TASK REQUIREMENTS = From the records below, count the lines holding the string "option". Only the number is wanted.
------------
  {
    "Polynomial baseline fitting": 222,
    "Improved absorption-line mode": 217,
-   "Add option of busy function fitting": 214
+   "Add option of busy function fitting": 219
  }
------------
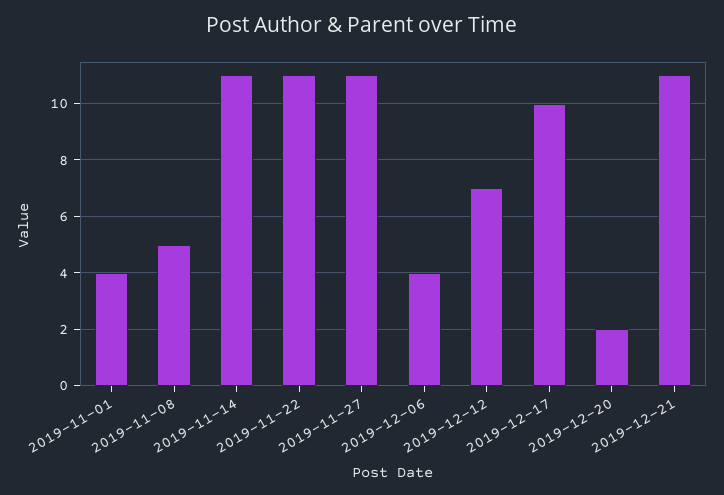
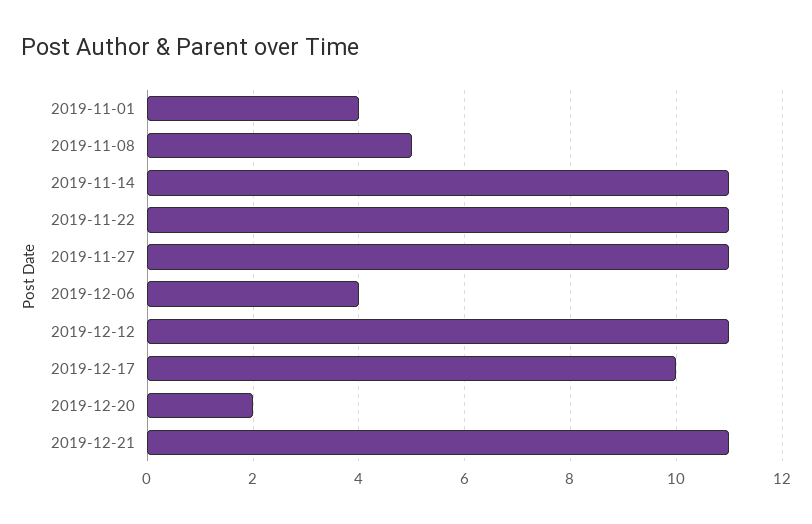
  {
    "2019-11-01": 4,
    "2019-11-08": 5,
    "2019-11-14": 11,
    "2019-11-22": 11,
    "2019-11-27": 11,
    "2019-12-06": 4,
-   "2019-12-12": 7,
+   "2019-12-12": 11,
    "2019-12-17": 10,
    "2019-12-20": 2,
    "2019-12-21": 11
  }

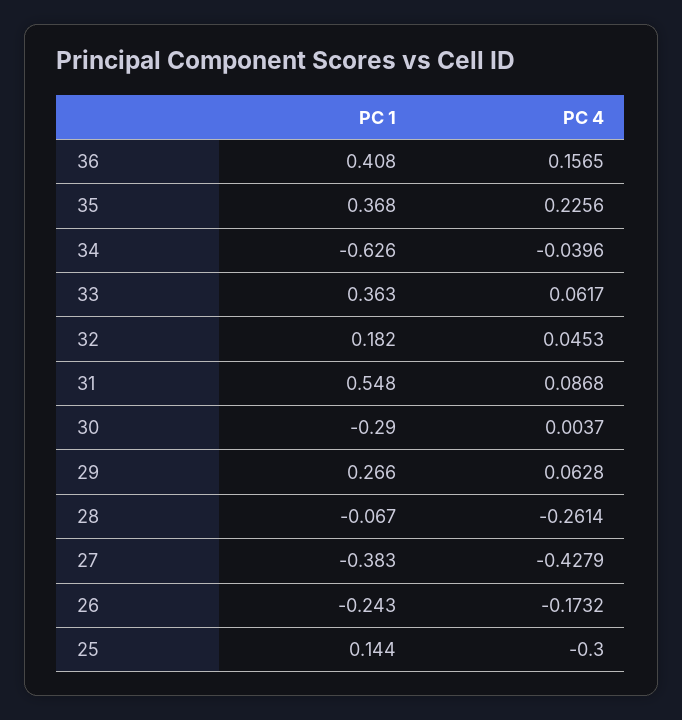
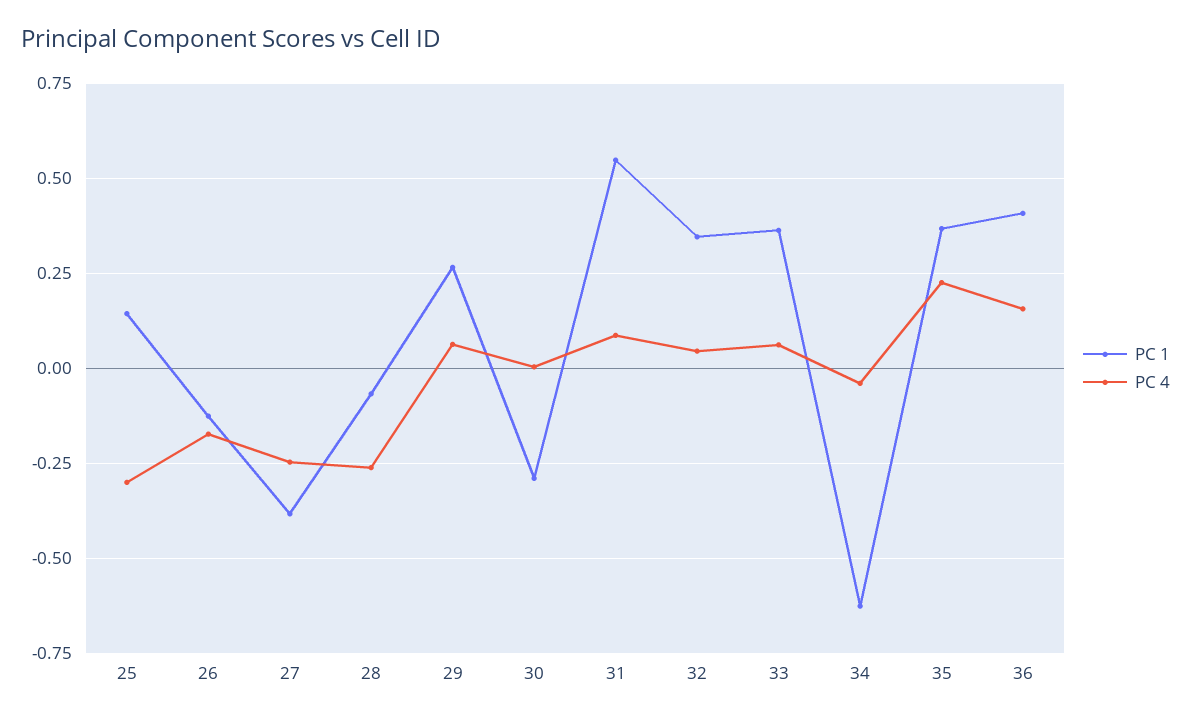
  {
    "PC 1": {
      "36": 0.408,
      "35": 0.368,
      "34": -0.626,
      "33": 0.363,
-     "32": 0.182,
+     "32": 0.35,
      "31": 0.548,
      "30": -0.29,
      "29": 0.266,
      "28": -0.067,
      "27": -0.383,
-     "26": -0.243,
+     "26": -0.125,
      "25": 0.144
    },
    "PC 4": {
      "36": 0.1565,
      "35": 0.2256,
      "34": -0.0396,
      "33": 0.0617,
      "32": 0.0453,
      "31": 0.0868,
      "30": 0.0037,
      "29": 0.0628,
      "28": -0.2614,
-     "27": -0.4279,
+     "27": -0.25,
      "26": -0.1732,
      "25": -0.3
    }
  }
------------
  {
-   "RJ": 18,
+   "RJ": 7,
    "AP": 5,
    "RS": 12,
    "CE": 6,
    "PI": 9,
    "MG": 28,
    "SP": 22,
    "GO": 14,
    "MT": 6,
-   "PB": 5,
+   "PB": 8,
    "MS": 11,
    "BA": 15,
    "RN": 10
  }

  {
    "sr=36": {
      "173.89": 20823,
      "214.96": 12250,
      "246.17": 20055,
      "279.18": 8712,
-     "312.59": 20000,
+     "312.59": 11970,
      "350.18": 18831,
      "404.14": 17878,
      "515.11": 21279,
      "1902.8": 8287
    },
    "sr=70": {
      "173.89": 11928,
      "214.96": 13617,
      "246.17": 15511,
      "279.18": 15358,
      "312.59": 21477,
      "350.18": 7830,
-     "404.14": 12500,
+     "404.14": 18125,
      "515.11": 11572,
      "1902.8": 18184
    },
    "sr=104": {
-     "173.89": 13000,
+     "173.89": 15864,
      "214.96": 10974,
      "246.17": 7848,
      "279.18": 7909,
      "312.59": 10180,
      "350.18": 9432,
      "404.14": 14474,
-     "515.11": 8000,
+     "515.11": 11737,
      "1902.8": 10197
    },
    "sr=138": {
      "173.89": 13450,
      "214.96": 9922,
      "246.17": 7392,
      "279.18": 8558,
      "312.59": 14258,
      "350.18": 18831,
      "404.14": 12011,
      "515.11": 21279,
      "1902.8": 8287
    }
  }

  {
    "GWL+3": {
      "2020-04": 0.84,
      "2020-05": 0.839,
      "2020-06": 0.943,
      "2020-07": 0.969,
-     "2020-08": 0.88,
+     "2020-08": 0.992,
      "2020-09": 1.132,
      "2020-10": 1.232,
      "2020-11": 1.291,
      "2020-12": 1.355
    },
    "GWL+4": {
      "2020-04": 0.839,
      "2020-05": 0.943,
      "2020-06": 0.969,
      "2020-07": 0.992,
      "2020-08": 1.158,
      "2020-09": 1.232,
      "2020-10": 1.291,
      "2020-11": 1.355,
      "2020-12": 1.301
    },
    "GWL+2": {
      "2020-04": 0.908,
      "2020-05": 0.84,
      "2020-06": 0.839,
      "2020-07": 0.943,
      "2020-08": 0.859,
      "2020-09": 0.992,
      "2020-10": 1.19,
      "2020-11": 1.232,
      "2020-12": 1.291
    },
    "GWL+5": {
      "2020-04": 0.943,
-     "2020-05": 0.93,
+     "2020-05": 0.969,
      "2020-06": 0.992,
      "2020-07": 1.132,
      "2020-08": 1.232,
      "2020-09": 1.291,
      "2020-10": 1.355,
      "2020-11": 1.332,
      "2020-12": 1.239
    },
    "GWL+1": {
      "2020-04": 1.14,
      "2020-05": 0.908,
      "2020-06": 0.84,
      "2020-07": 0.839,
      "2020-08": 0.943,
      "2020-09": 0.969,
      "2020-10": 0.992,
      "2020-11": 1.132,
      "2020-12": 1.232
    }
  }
------------
REPLY = 2